Time and again, users greet the officers and stop to talk. As we pass 
through the maze of shops and restaurants, they point out the known 
dealers, some of whom they have sent to prison. In Utrecht, as in Britain, 
addicts steal to fund their habits. As we walk, Wisman explains how the 
thin blue line tries to hold back crime. 'We have a lot of bicycle theft. 
The addicts steal bikes and sell them to students. And theft from cars: 
they break the windows, take the stereo; and naturally some shoplifting, 
and a few pickpockets.' How about robbery, muggings? Wisman stops and the 
two officers confer. 'I think there may have been one last year. I'm not 
sure. It's very rare.' Car-jackings? They laugh. 'Not here.'

Official figures bear them out. The Hoog Catherijne may be the centre of 
Utrecht's drug scene, but crime is no more common there than anywhere else. 
In 2000, the International Crime Victims Survey confirmed the impression 
from the streets: the crimes typically committed by drug addicts - 
burglary, robbery, shoplifting and theft from cars - are all significantly 
more prevalent in Britain than in Holland.
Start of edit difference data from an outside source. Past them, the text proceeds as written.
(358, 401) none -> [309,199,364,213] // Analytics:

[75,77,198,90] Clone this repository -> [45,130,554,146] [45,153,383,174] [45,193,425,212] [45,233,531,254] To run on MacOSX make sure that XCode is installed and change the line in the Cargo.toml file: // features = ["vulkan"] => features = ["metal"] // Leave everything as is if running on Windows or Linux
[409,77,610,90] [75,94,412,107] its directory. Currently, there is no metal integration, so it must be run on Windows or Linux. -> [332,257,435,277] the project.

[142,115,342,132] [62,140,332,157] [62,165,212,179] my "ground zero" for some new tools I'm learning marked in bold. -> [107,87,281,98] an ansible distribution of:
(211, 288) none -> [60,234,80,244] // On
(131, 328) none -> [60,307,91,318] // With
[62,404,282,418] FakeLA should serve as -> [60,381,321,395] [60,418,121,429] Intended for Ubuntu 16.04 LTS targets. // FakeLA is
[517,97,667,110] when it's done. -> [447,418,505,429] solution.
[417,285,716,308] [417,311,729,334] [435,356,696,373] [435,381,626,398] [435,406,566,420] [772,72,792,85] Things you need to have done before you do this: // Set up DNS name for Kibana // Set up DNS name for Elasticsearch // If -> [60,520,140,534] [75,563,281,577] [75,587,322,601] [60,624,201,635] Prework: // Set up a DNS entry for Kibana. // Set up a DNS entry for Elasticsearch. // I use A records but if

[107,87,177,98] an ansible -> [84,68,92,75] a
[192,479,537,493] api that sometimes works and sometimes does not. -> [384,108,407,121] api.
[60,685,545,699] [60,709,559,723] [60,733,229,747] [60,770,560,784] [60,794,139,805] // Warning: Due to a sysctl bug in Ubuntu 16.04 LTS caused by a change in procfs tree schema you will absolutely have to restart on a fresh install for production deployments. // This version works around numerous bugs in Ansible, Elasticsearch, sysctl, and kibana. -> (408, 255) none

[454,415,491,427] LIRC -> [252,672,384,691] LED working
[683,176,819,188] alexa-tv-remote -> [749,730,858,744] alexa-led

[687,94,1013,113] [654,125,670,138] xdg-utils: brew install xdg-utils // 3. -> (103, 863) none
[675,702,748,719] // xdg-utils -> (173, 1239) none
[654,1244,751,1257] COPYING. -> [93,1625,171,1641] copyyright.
Before boarding my train for the airport, I ask Wisman if he likes his job. 
'Very much,' he says. 'Sometimes I get a little depressed that there's 
never going to be a real solution to the drug scene. But then again, I 
certainly don't think things are getting worse.'

His reply speaks volumes about the difference between the British and Dutch 
approaches to drugs and crime. In Britain, successive politicians and 
police chiefs have vowed to defeat drugs, and in presenting their 
rhetorichave pumped up the enemy in the eyes of the public, exaggerating 
its strength and demonising addicts, using the media to create waves of 
what criminologists call 'crime panics'. The result has been an almost 
complete restriction on political room to manoeuvre.

In Holland, a calmer conception of the relationship between the state and 
citizen, and awareness of the state's limitations, have created a strategy 
of containment and limiting harm, and where necessary, an expedient, 
pragmatic fudge. There's little doubt which has been more effective.